Seus bigodes lhe caíam até o peito. Seus olhos eram de um amarelo forte.
-Ooooooorukkkk.
O
menino foi descendo o penhasco de qualquer jeito e bem junto à base tropeçou
numa pedra, não, numa trouxa, que rolou de uma fenda na rocha. O cabelo do menino
fustigava seu rosto como milhares de açoites de gelo.
-
Ooooorukkk.
O
menino abriu a trouxa e a sacudiu: era a pele de foca da sua mãe. Ah, ele
sentia seu perfume na pele de foca e respirava seu cheiro, a alma da mãe
penetrava nele como um súbito vento de verão.
-
Ah – exclamou ele com alegria e dor, e levou novamente a pele ao rosto. Mais
uma vez, a alma da mãe passou pela pele.
– Ah !!! - gritou ele de novo,
porque estava sendo impregnado pelo amor infindo da mãe. E a velha foca
prateada ao longe mergulhou lentamente para baixo d`água. O menino escalou o
penhasco, voltou correndo para casa com a pele de foca voando atrás dele e se
jogou para dentro de casa. Sua mãe comtemplou o menino e a pele e fechou os
olhos, cheia de gratidão pelo fato de os dois estarem em segurança. Ela começou
a vestir sua pele de foca.
-
Ah, mãe, não! - gritou o menino.
Ela
apanhou o menino, ajeitou-o debaixo do braço e saiu correndo aos trambolhões na
direção do mar revolto.
-
Ai, Mamãe, não me abandone! – implorava Ooruk. E logo dava para se ver que ela
queria ficar com o filho, queria mesmo, mas alguma coisa a chamava, algo que
era mais velho do que ele, mais velho do que ela, mais antigo que o próprio
tempo.
-Ah,
mamãe, não, não, não ...choramingou a criança. Ela se voltou para ele com uma
expressão de profundo amor nos olhos. Segurou o rosto do menino nas mãos e
soprou para dentro dos pulmões do menino seu doce alento, uma vez, duas, três vezes. Depois, com o menino
debaixo do braço como uma carga preciosa, ela mergulhou bem no fundo do mar e
cada vez mais fundo. A mulher-foca e seu filho não tinham dificuldade para
respirar debaixo d``agua.
Eles
nadaram muito para o fundo até que entraram no abrigo subaquático das focas,
onde todos os tipos de criaturas estavam jantando e cantando, dançando e
conversando, e a enorme foca prateada que havia chamado Ooruk de dentro do mar
da noite abraçou o menino e o chamou de neto.
-
Como você está se sentindo lá em cima, minha filha? – Perguntou a grande foca
prateada. A mulher-foca afastou o olhar e respondeu.
-
Magoei um ser humano... um homem que deu tudo para que eu ficasse com ele. Mas
não posso voltar para ele, porque, se o fizer, estarei me transformando em
prisioneira.
_
E o menino - perguntou a velha foca. – Meu neto? – Ele
estava tão orgulhoso que sua voz tremia.
_
Ele tem de voltar, meu pai. Ele não pode ficar aqui. Ainda não chegou o seu
tempo de ficar conosco.- Ela chorou.
E juntos eles choraram. E assim passaram-se
alguns dias e noites, exatamente sete, período durante o qual voltou o brilho aos
cabelos e aos olhos da mulher-foca. Ela adquiriu uma bela cor escura, sua visão
se recuperou, seu corpo voltou às formas arredondadas, e ela nadava com
agilidade. Chegou, porém, a hora de devolver o menino à terra.
Nessa
noite, o avô-foca e a bela mãe do menino nadaram com a criança entre eles.

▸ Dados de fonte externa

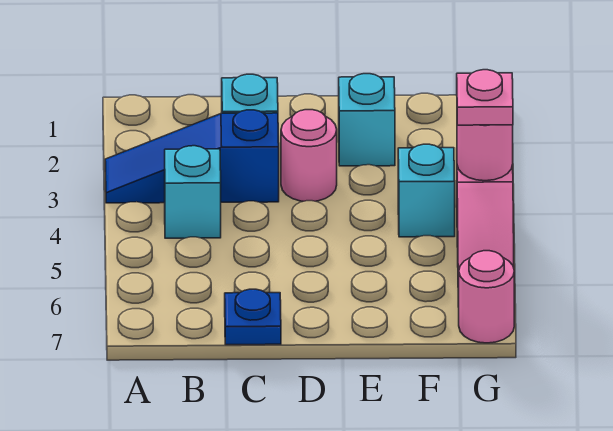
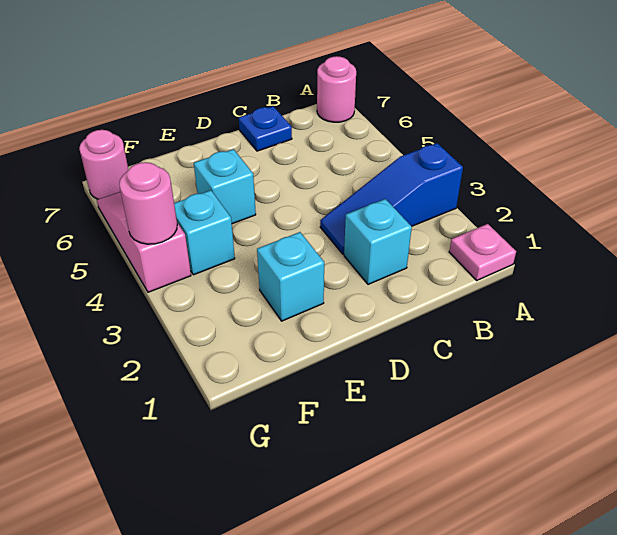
blue 1x3 slope [105,110,279,203] -> blue 1x3 slope turned to [320,143,463,254]
cyan 1x1 brick [165,146,221,238] -> cyan 1x1 brick moved to [194,149,256,224]
pink 1x1 round brick [281,110,337,201] -> pink 1x1 round brick moved to [317,56,356,122]
pink 1x1 plate [457,70,513,125] -> pink 1x1 plate moved to [449,224,516,280]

Vieram subindo, de volta ao mundo da superfície. Ali eles depositaram Ooruk
delicadamente no litoral pedregoso ao luar.
-
Estou sempre com você – afiançou-lhe sua mãe – Basta que você toque algum objeto que eu toquei, minhas
varinhas de fogo, minha ulu, faca, minhas esculturas de pedra de foca e
lontras, e eu soprarei nos seus pulmões um fôlego especial para que você cante
suas canções .A velha foca prateada e sua filha beijaram o menino muitas vezes.
Afinal, elas se afastaram, saíram nadando mar adentro e, com um último olhar
para o menino, desapareceram debaixo d`agua. E Ooruk, como ainda não era a sua hora, ficou.
Com o passar do tempo, ele cresceu esse tornou um famoso tocador de tambor,
cantor e inventor de histórias. Dizia-se que tudo isso decorria do fato de ele,
quando menino, ter sobrevivido a ser carregado para o mar pelos enormes
espíritos das focas. Agora, nas névoas cinzentas das manhãs, ele às vezes ainda
pode ser visto, com seu caiaque atracado, ajoelhado numa certa rocha do mar,
parecendo falar com uma certa foca fêmea que frequentemente se aproxima da
orla. Embora muitos tenham tentado caçá-la, sempre fracassaram. Ela é conhecida
como Tanqigcaq, a brilhante, a sagrada, e dizem que, apesar de ser foca, seus
olhos são capazes de retratar expressões, aquelas expressões sábias, selvagens
e amorosas.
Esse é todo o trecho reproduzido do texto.